Figure 3.1: Architecture of the DRS

3.3.1 The Monitoring Service

A monitoring service runs on all the hosts of the cluster. On each host, it collects the resource usage statistics of all the VMs on the host and the total resource usage of the host. It also filters out the short-term changes in the resource usage and figures out the changes in the load profile. It also detects any hotspot and triggers the migration service to perform its task of migrating a guest away from the host. The service also accommodates (start monitoring) any new guest that is migrated to a host.

The service talks to a distributed key-value store to regularly update the resource usage statistics of the host it is running on. The key-value store should be updated only when there is a significant change in the resource usage profiles of the host, which could affect the decision making of live migration. Small changes in the resource usage are unnecessary to track as they will not affect the decision making. Short-term spikes in the resource usage can adversely affect the live-migration decisions by misrepresenting the resource usage.

3.3.2 The Memory Balancing Service

A memory balancing Service runs on all the hosts. On each host, the service looks at the memory usage statistics of all the VMs running on the host provided by the monitoring service. It figures out which hosts require more memory and which hosts have some idle memory. It then balances the memory by inflating/deflating the balloons of the VMs.

If the demands of all the VMs can be satisfied, balancing takes idle memory and gives it to the needy. If the demands of all the VMs cannot be satisfied i.e. there is a hotspot on the host, the service calculates the entitled memory based on the priority of each VM running on the host for each guest. Entitled memory may be less than the memory needs of a guest. Then the service distributes memory according to the entitlement.

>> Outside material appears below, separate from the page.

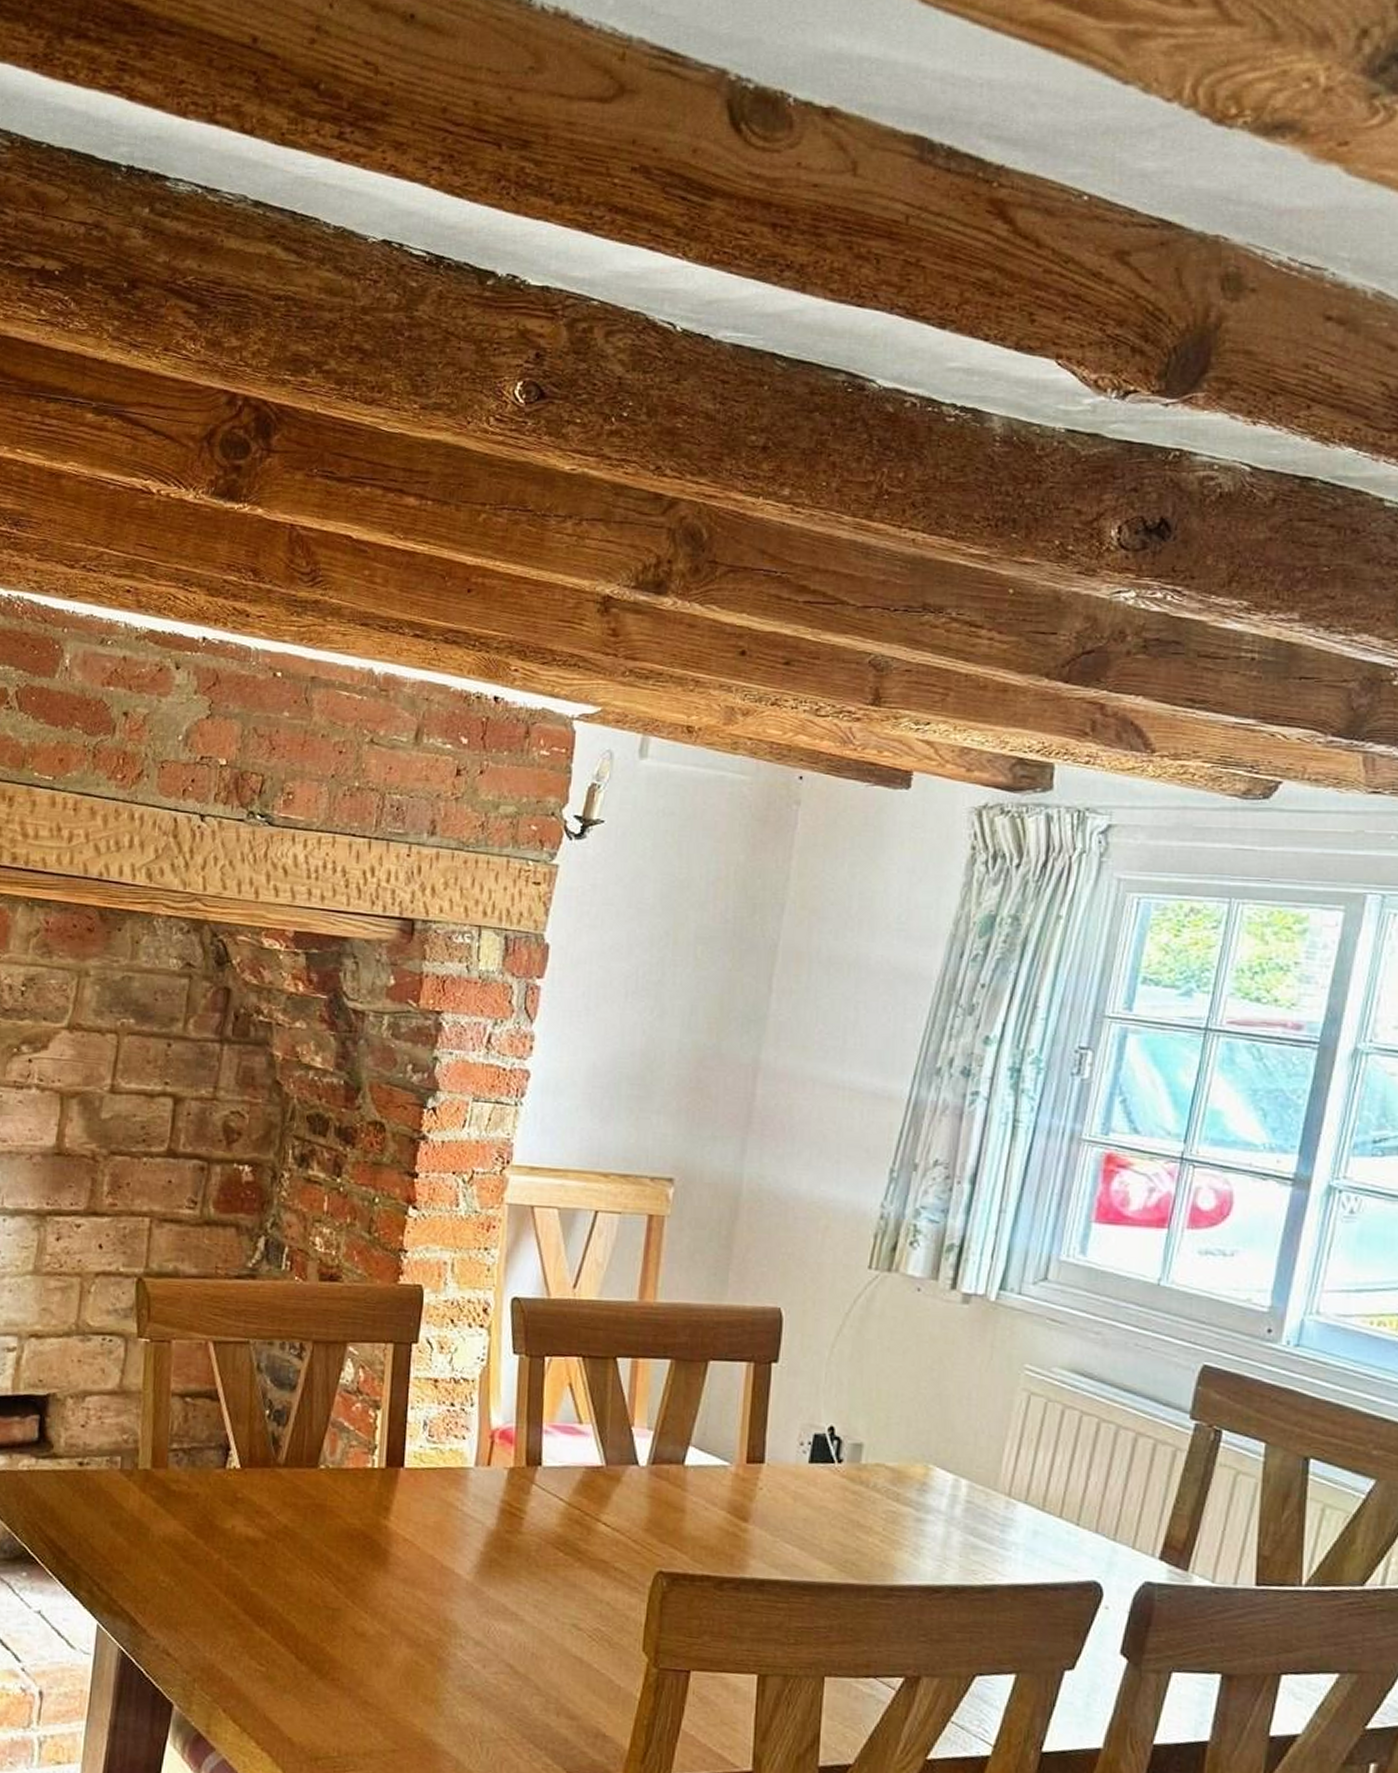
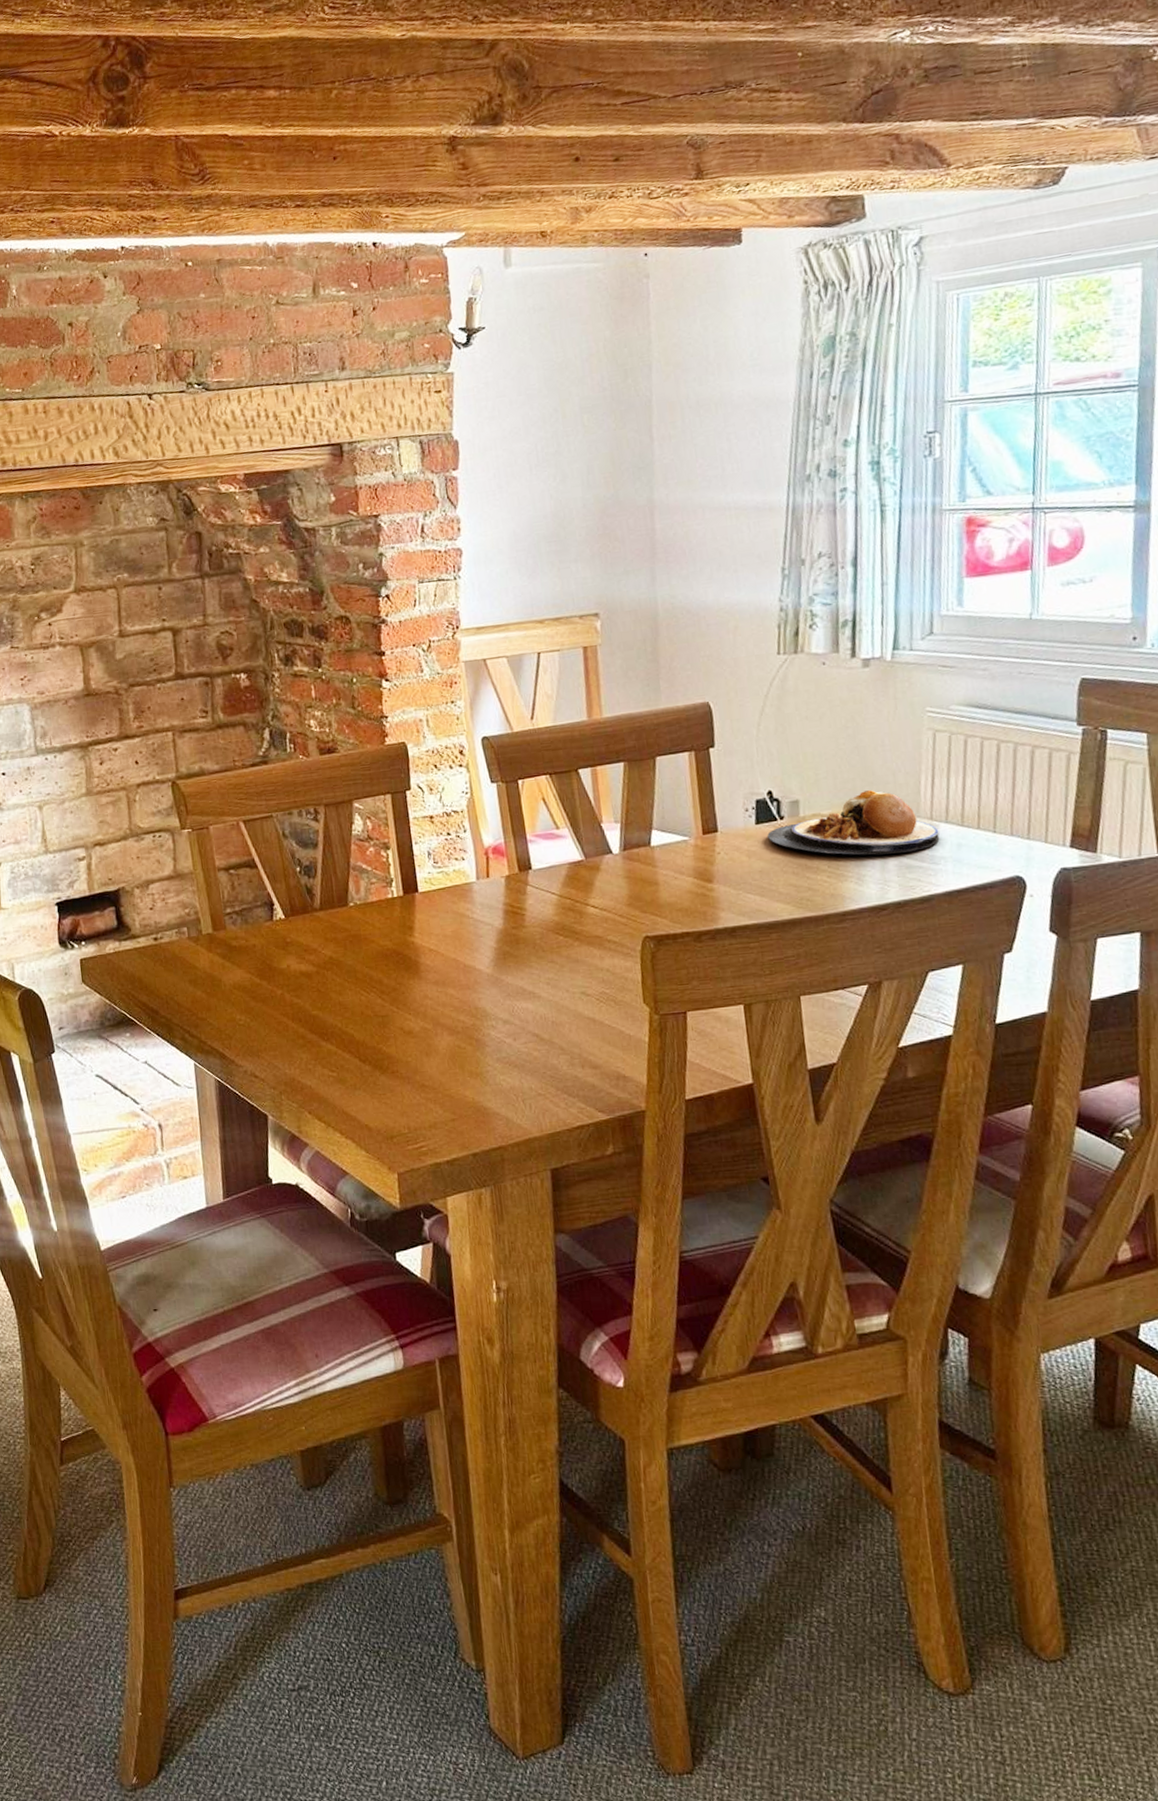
plate: none [820,1447,1015,1530] -> present [767,790,940,855]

The service also tries to make space by freeing memory for any new guest that is to be migrated to the host. Notably, this service does not do anything to resolve hotspots. It just tries to balance memory amongst the guests present on the host. Hotspot mitigation is left to the migration service. If there is a hotspot, some guest(s) may get migrated out of the host, leaving free memory for other VMs.

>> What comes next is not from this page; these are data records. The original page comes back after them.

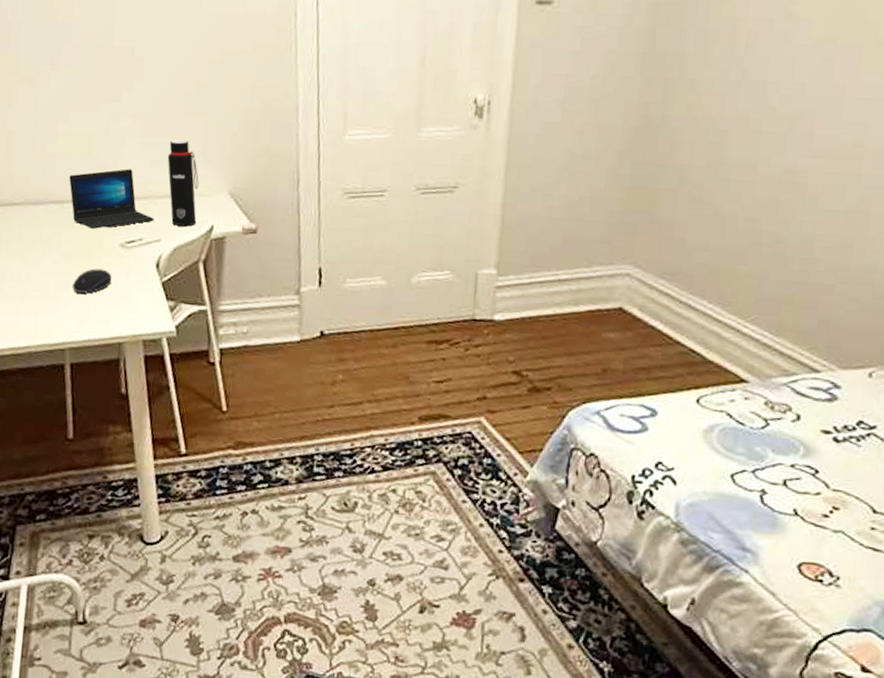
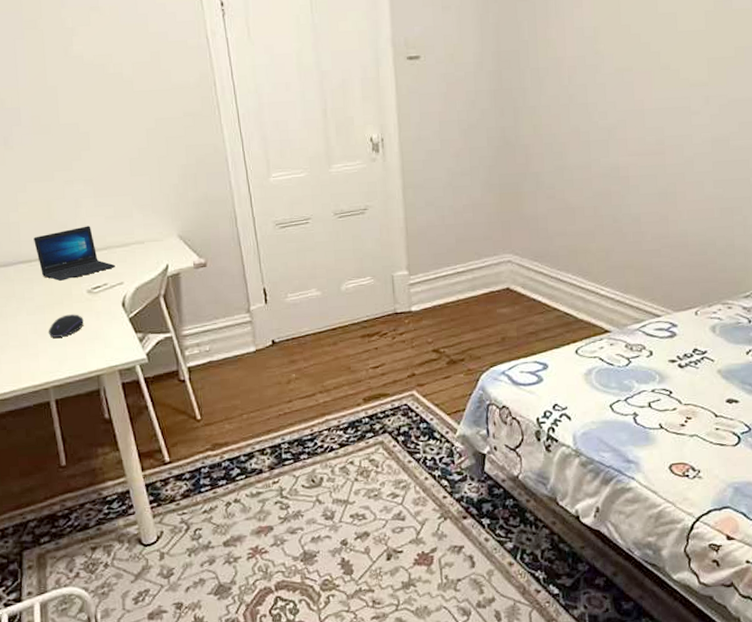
water bottle: present [167,140,199,227] -> none [120,197,153,269]

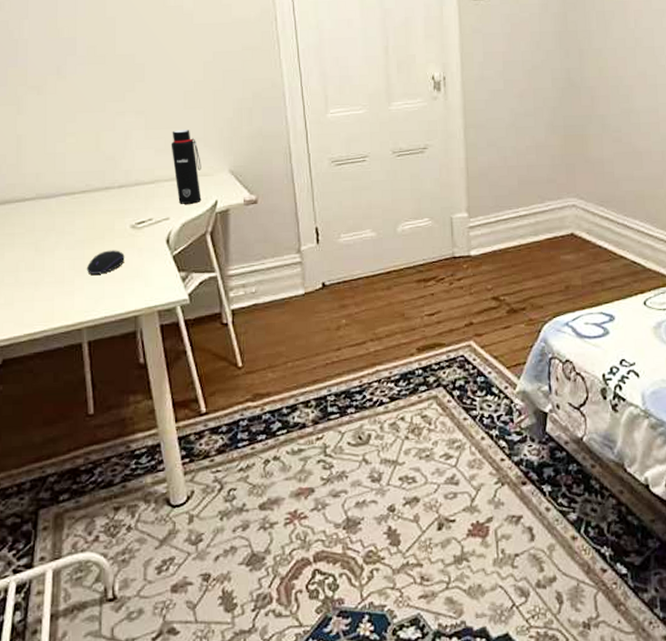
laptop: present [34,226,115,281] -> none [79,158,162,215]
water bottle: none [120,197,153,269] -> present [171,130,202,204]

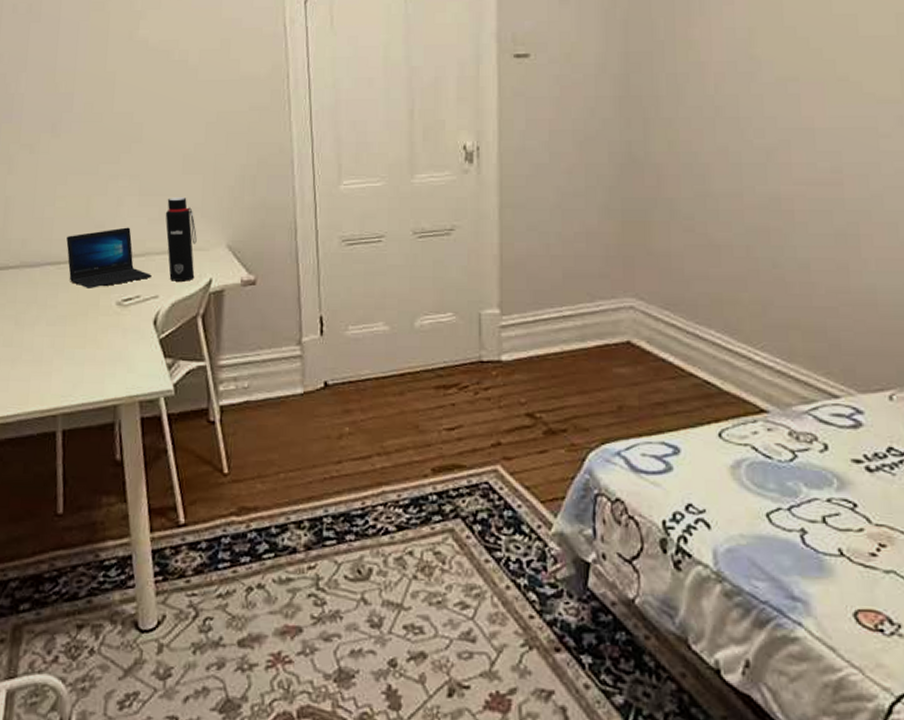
laptop: none [79,158,162,215] -> present [66,227,152,288]
computer mouse: present [86,250,125,275] -> none [66,329,108,355]

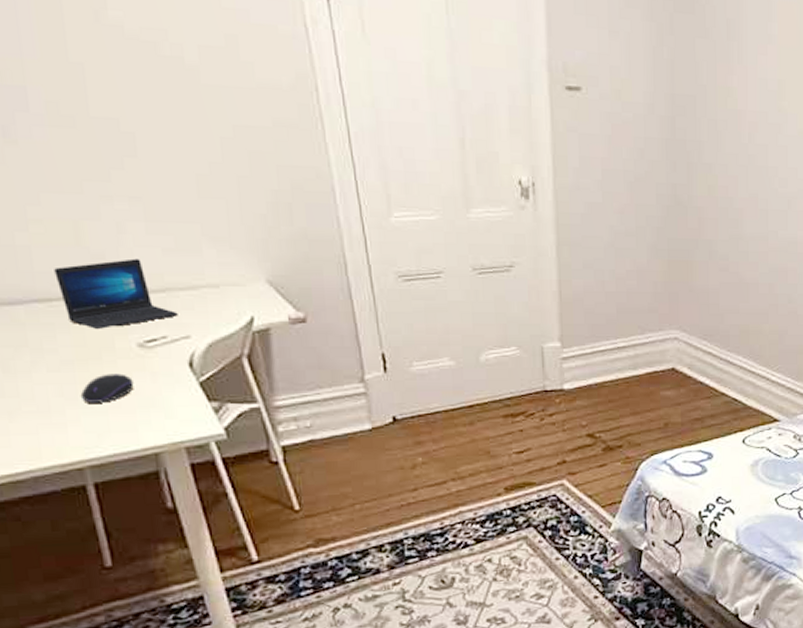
computer mouse: none [66,329,108,355] -> present [80,373,134,403]
water bottle: present [165,198,197,281] -> none [183,225,232,320]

The memory management requires a separate service while CPU management does not. There are two reasons for this.

1.
vCPU of each VM is handled as a thread by the hypervisor and hence scheduled according to its process scheduling policy, while there is no such system for memory.
2.
Memory, once consumed by a VM, is not reclaimed automatically by the hypervisor, while this is not the case with the CPU resources. Each vCPU thread gets a time slice to run which is decided by the hypervisor and the CPU is taken away from the thread after the time slice ends.

3.3.3 The Migration Service

This service runs on all the hosts and is triggered by the monitoring service when there is a hotspot on the host. It collects the resource usage statistics of all the other hosts in the cluster from the data-store to which the monitoring services of all the hosts write. This data would be just a few key-value pairs per host and hence, very small. Using this data (and some other), it tries to find out the best migration (guest VM-destination host pair) performing which will improve some metric representing the resource requirement satisfaction or the overall performance of the VMs on the cluster. The service talks to the memory balancing service on the destination host to free required memory for the incoming guest, and then it migrates the guest to the destination. The migration service requires resource usage details of the entire cluster to make an informed decision on migration.

Summary

In this chapter, we have discussed the functions and goals of a DRS. We have also proposed a decentralized architecture for DRS which can scale well and is free of single point failures.